La guerre des paysans de 1525 est donc le moment fort de cette situation de tension permanente qui a commencé en 1493. Les leaders de ces mouvements sont issus de ce monde des rustauds comme Erasme Gerber, un tanneur. Mais il est alphabétisé, tout comme Fischbach, le vigneron de Wissembourg dont le prénom est Bacchus !

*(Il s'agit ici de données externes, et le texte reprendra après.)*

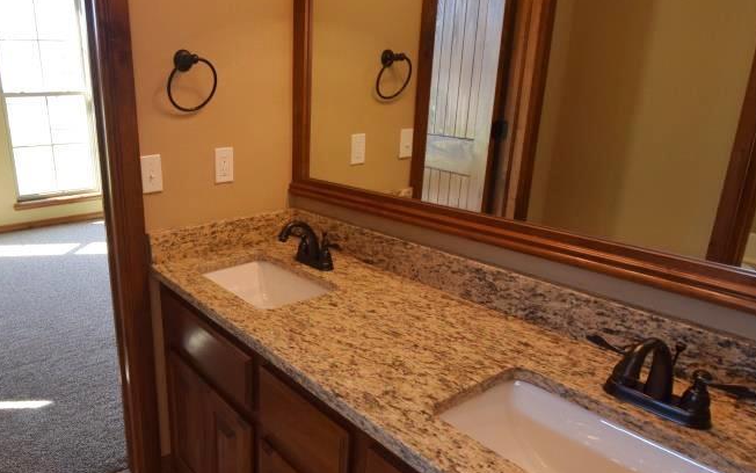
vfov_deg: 51.1
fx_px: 495
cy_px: 242
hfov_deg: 71.1
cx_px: 217
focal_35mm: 24
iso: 800
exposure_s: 1/125
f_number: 5.6
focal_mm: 10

D’autres personnages sont également présentés et selon les témoignages, c’est-à-dire les archives des procès qui les ont condamnés, ils agissent comme les chefs, des gouverneurs des paysans. Ils sont, même si le terme est anachronique, comme des commissaires de ce « comité central » qui coordonne l’action des bandes qui se regroupent en cohortes de plusieurs milliers d’hommes, attaquent et pillent les monastères et menacent les villes tout en espérant qu’elles les rejoignent dans l’insurrection. Cette révolte s’exprime dans un « programme commun », les XII articles, auxquels les insurgés font allégeance.
… d’une surprenante modernité
Cers bandes ne sont pas inorganisées, ici aussi différence fondamentale avec les Jacques. Des chefs organisent une chaine de commandement avec des responsabilités, comme la cuisine, la logistique donc, ou encore la gestion du butin. Au niveau du combat les insurgés utilisent la pique et le hérisson, une tactique utilisée par les Suisses, combattants redoutés de la période.
Encore une fois, c’est la modernité de cette insurrection qui se déroule en deux périodes qui surprend, avec la tenue d’un congrès et la proclamation d’une république paysanne.
Le lien de cette insurrection avec la Réforme Luthérienne qui a vu le jour en 1517 est évident. Les insurgés entre eux s’appellent évangéliques, et leurs attaques contre les abus du Clergé sont de même nature que celles de Martin Luther. Ce dernier prendra pourtant ses distances avec ces insurgés, en choisissant le camp des nobles qui l’avaient soutenu. La contestation radicale contre le Clergé catholique pouvait aussi, s’étendre à la noblesse, même si, une fois de plus, ce n’était pas la préoccupation initiale de ce mouvement.
La répression qui a suivi est, on s’en doute impitoyable. Elle a été conduite par Antoine, duc de Lorraine qui en fait une véritable croisade et qui engage plus de 10000 hommes pour venir à bout de cette insurrection.
Plusieurs niveaux de lecture peuvent être ainsi pratiqués dans cet ouvrage, superbement réalisé et bien illustré. On peut y chercher une explication très riche de cette crise sociale en milieu rural d’une modernité surprenante. On peut aussi découvrir une histoire régionale qui va au delà de l’Alsace jusqu’à la Franche Comté et la Lorraine, et l’on peut aussi s’intéresser à cette période où la Réforme éveille les esprits et suscite l’espoir d’un monde meilleur, sur terre… comme au ciel.